とても楽観的な息子さんということですね。 他人から見れば頼もしいのですが、お母さまからしてみれば、ハラハラして見ていられないという感じでしょう。 現実がなかなか理解できないというのは、男の子に共通のことかもしれませんね。

ただし、第一志望に対してそれだけ強い思いをもっていることは最大の武器です。
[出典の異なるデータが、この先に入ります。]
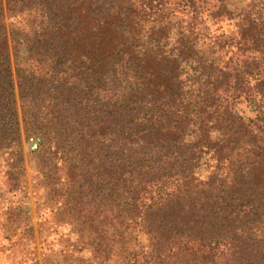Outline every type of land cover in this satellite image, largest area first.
Masks as SVG:
<instances>
[{
    "label": "trees",
    "instance_id": "trees-1",
    "mask_svg": "<svg viewBox=\"0 0 264 264\" xmlns=\"http://www.w3.org/2000/svg\"><path fill=\"white\" fill-rule=\"evenodd\" d=\"M204 17L238 41L200 42ZM254 96L264 114L254 0H0V176L22 188L36 137L83 264H264V126L236 107Z\"/></svg>",
    "mask_w": 264,
    "mask_h": 264
},
{
    "label": "rangeland",
    "instance_id": "rangeland-1",
    "mask_svg": "<svg viewBox=\"0 0 264 264\" xmlns=\"http://www.w3.org/2000/svg\"><path fill=\"white\" fill-rule=\"evenodd\" d=\"M246 3L253 0H244ZM264 18V0H254ZM7 26L28 27L27 16L5 14ZM200 42L218 44L234 39L238 35L236 21L225 19L213 21L204 17ZM197 30V29H196ZM23 58V55L19 59ZM21 63V61L19 62ZM17 108L19 110L18 101ZM258 96L236 105L238 112L246 117L260 119L264 126V114L260 111ZM264 111V109H263ZM36 137H27L21 129V149L24 160V184L16 192L5 188L0 176V264H83L92 259V253L77 239L70 219L63 216L57 204L51 202L38 181ZM212 161L210 154L202 150L199 154L196 176L203 180L209 174Z\"/></svg>",
    "mask_w": 264,
    "mask_h": 264
}]
</instances>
合格確率をひっくりかえし合格してしまう子どもに共通しているのは、「絶対に受かるんだ」という強い意志だと多くの受験関係者が口をそろえます。 徹底的に過去問を解き、第一志望の入試との相性を高めれば、逆転はあり得ます。 しかも男の子。 12月、1月でも伸びるのはひょっとして息子さんのようなタイプの男の子かもしれません。

とはいえ、リスク回避は最大限にしておきたいもの。 本人が頑固一徹一直線なら、それはそれで尊重しつつ、お母さまのほうで、念のための抑え校をいくつかピックアップして、「模試だと思って受けてみて」と軽く提案してみたらいかがでしょうか。

この時期、早くも入試本番のプレッシャーを感じて、萎縮してしまう子どももいるはず。 それなのに、おおらかな気持ちでいられる息子さんは、それだけでたいしたものです。 せっかくものすごく前向きになっている息子さんの気持ちに水を差すのはもったいないですから、たしかにあまりぐだぐだ言わないほうがいいでしょう。

ただ見守るというのは親として大変つらいことです。 でも、どのみち最後は、親はただ見守るしかできません。 子育てってそういうものだと思います。 子どもの学力だけでなく、親の肝力も、中学受験では試されているのです。